2008年に発表されたDr. DeMatteo等によるリポートを見つけました。GIST完全切除後の再発を予測する貴重な情報だと思います。特に術後グリベック服用の判断に必須の情報だと思います。 このリポートは下をクリックして全文が読めます。http://www.pediatricgist.cancer.gov/pdf/articlesDrAntonescu/Dematteo%202008.pdf題は「腫瘍有糸分裂率、腫瘍径、原発臓器は、GIST完全切除後の再発を独立的に予測可能」です。このリポートは1983年から2002年に単体GIST完全摘出手術を受けた127人の患者の経過を報告したものです。即ちグリベック治療以前の情報です。このリポートのメッセージは Figure 1 – 4 で殆どが解ります。できればマウスを各グラフ上に動かし、左ボタン クリックして、その後右ボタン クリックし、また左ボタン クリックしてコッピーをし、別の MS Word などのページにペーストしてプリントできれば解り安いです。グラフ4個を1ページに載せプリントして下さい。
各グラフの縦軸は再発フリー(なし)患者の%割合です。 横軸はGIST完全切除後の年間です。Figure 1 は原発臓器で上から胃、小腸、大腸または直腸で括弧内の数値は患者サンプル数。 これによると胃原発の予後が一番良く、小腸が中、大腸または直腸の予後は良くありません。Figure 2 は腫瘍径がパラメターです。小さい腫瘍径の予後が良いのは確かですが、10cm以上でもそれほど悪くありません。Figure 3 は mitoses, 腫瘍組織の有糸分裂率がパラメターです。GIST腫瘍細胞の有糸分裂率が予後に顕著な影響を与えることが見られます。私見ですが有糸分裂率が腫瘍組織の悪性度を示す基本パラメターだと前から思っていました。腫瘍径は発生時から腫瘍切除時までの時間的な情報がないので、現状を示すものだと思います。しかし腫瘍が大きければ、急速に増殖した可能性が高いと考えられ、その容積に比例して第二次的な突然変異の可能性が増え、悪性度が悪くなるのではと考えています。

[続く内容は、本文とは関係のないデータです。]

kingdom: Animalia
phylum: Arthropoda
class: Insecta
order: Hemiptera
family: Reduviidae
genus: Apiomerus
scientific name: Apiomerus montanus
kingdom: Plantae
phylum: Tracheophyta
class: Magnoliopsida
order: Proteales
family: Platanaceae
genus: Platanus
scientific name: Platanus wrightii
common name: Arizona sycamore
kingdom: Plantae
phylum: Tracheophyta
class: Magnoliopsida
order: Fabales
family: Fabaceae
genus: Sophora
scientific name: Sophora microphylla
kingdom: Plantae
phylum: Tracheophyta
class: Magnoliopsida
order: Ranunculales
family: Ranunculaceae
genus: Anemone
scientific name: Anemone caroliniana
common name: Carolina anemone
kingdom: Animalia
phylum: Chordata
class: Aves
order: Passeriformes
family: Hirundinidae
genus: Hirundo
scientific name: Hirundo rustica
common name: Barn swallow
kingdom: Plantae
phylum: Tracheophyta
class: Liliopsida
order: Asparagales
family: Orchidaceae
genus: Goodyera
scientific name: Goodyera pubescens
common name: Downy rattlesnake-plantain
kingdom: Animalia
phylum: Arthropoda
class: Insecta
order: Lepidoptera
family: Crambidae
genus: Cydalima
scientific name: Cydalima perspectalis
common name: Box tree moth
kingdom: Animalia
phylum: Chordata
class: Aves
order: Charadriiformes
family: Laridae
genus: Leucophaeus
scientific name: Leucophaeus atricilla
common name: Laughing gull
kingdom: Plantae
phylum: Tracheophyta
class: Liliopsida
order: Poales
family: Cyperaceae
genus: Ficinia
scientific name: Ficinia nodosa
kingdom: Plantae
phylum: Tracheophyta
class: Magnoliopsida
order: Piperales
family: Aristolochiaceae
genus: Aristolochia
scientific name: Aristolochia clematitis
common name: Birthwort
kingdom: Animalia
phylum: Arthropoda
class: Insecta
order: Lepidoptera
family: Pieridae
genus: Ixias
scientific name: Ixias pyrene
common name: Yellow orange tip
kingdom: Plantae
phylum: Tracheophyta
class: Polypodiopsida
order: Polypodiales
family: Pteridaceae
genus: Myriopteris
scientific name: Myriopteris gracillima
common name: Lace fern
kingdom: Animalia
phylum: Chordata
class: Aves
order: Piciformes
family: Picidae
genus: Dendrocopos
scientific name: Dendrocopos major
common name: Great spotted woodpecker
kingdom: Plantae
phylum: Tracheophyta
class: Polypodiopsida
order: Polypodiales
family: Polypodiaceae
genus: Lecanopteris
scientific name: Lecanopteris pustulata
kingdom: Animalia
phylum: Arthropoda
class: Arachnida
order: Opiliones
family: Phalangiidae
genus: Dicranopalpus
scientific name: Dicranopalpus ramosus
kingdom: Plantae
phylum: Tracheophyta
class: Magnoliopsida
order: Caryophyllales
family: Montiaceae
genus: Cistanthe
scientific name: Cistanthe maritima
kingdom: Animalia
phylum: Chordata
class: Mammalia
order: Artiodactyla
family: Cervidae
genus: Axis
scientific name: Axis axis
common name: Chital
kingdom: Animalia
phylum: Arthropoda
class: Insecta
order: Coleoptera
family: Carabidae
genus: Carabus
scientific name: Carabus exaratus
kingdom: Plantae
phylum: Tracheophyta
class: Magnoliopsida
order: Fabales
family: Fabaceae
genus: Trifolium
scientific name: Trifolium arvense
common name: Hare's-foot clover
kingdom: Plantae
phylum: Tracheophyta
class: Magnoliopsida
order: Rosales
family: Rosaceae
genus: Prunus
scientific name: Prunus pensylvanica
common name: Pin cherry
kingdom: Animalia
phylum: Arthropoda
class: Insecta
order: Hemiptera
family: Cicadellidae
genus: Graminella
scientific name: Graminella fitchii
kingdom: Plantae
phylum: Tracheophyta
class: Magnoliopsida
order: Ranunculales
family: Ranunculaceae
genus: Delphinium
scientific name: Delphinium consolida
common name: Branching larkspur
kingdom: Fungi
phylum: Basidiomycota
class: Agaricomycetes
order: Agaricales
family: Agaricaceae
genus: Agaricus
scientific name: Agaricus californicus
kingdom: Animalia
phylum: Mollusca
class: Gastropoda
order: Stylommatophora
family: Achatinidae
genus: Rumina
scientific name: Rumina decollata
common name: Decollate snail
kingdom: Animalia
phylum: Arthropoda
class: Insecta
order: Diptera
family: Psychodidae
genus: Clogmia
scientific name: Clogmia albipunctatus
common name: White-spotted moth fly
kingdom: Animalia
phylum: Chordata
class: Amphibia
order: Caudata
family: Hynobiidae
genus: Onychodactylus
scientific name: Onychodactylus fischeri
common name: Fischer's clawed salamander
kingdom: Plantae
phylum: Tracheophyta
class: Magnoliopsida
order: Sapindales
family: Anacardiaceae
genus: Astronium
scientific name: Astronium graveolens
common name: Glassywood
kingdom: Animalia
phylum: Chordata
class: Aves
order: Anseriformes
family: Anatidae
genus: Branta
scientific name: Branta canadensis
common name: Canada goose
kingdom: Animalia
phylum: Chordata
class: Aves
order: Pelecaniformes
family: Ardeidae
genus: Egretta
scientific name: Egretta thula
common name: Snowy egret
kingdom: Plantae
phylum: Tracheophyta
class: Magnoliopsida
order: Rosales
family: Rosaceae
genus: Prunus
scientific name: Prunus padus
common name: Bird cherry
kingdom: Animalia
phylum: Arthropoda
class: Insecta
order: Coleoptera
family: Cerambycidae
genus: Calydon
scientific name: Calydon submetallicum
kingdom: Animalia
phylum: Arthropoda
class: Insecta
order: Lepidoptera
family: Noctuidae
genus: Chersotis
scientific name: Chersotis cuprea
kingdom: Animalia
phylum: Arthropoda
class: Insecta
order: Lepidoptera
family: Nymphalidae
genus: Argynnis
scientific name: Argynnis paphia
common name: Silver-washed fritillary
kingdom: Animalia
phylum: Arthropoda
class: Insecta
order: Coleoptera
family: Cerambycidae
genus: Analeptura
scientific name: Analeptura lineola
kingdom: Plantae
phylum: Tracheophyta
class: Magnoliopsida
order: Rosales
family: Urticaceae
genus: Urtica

Figure 4 は腫瘍組織の mutation, ゲノムの突然変異のエクソン場所がパラメターです。KIT exon 11, PDGFRA, No mutation, KIT exon 9が示されています。KIT exon 11は三種類示され、それは:PM: Point Mutation 遺伝子が突然変異して一個のコードンが間違った別のコードンに変わったものINS: Insertion 遺伝子が突然変異しての余分のコードンが一個入ったものDel: Deletion 遺伝子が突然変異して一個のコードンがなくなったものDEL557 or 8 遺伝子が突然変異してコードン557か558がなくなったもの。PDGRRA: Platelet-Derived Growth Factor Receptor αNo mutation 遺伝子の突然変異が見つからない。ワイルドタイプでしょう。再発の可能性は KIT exon 11 PM/INS、KIT exon 11 Del、PDGRRA、No mutation、KIT exon 11 DEL557 or 8、KIT exon 9の順で悪くなります。著者は遺伝子突然変異は統計的に有意義な独立した要素ではいーーと。他の要素と組み合わせると相関関係が薄くなるとのことです。サンプルサイズが少ないからかもと書かれています。繰り返し、この情報はグリベックや他のタイロシンカイネス(チロシンキナーゼ)抑制剤以前の情報です。これは手術後のアジュヴァント治療を判断をするのに数値化された重要な統計的な情報だと思います。自分の病理リポートを読み、統計的に再発予後が良くなければグリベックの予防的な服用が延命に繋がるでしょう。予後が良い腫瘍はアジュヴァント治療をしなくても再発した時点のグリベック服用で治療効果が良いとのリポートを記憶しています。また、これらのグラフを見て興味を引いたのはKIT exon9を除いて、3-6年生きのびれば横線になり再発の可能性がなくなる事です。ただ統計的な可能性でギャランテイーではありません。
詳しいレポートありがとうございます。 英語は少ししかわかりませんが,SUNNY南加さんの説明でなんとなくですが,理解できました。 エクソン11の異変の場合でも何通りかの異変の仕方があるんですね。自分の場合,そこまでは病理検査の説明時に聞かなかったので次回のCTのときにでも質問して見ます。
Sunny南加さんの話はホントにいつもためになります。ありがとうございます。これからグリベック迷ってる方には心強い文献ですね。私もその一人です。